These last couple weeks, there have been two things that have really caught the attention of publishers and author.
1) Amanda Hocking. She's 26, and she's self-published 9 novels to the Kindle. As of this month, she's sold more than 1 million books that way. Even at $2.99 or less per book, which is what she's charging, the general assumption is that no publisher could offer her a better deal than what she's getting from Amazon.
2) Barry Eisler. He's a New York Times bestselling author, who writes spy thrillers. He turned down a $500,000 advance from a publisher in order to self-publish his next book.
His rationale is: over time, self-publishing will make him more. Here's the math:
In order to get any money after the $500,000 advance, he first has to sell enough books to justify the advance. At the rate publishers pay, that's roughly $1/book.
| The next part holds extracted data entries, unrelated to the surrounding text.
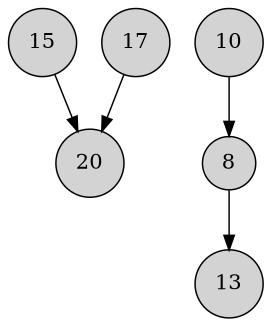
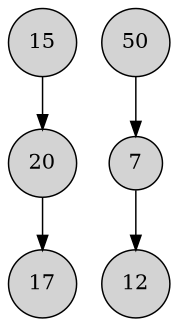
  digraph {
    node [color=black fillcolor=lightgrey shape=circle style=filled]
    edge [color=black]
    n1 [label=15]
    n2 [label=20]
-   n3 [label=10]
-   n4 [label=8]
+   n3 [label=50]
+   n4 [label=7]
    n5 [label=17]
-   n6 [label=13]
+   n6 [label=12]
    n1 -> n2
-   n5 -> n2
+   n2 -> n5
    n3 -> n4
    n4 -> n6
  }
So he needs to sell 500,000 books before he makes any more money from it. But! If he's got a name and a following, he could sell that book on Amazon for, say, $6.99 when it's released and take 70% of that, earning almost $5 per book instead of $1. So he only has to sell a fifth as many books to make $500,000, and then, after that, he's still making 5x as much per book. Even if he drops the price later, he's still doing really well, especially when you consider that most books (except the classics or huge hits) go out of print a few years after they're published. But not with an ebook. It can be on sale forever basically.
Amanda Hocking turned a lot of heads. The fact that a bestselling author would choose to do the same is a signal of the change happening.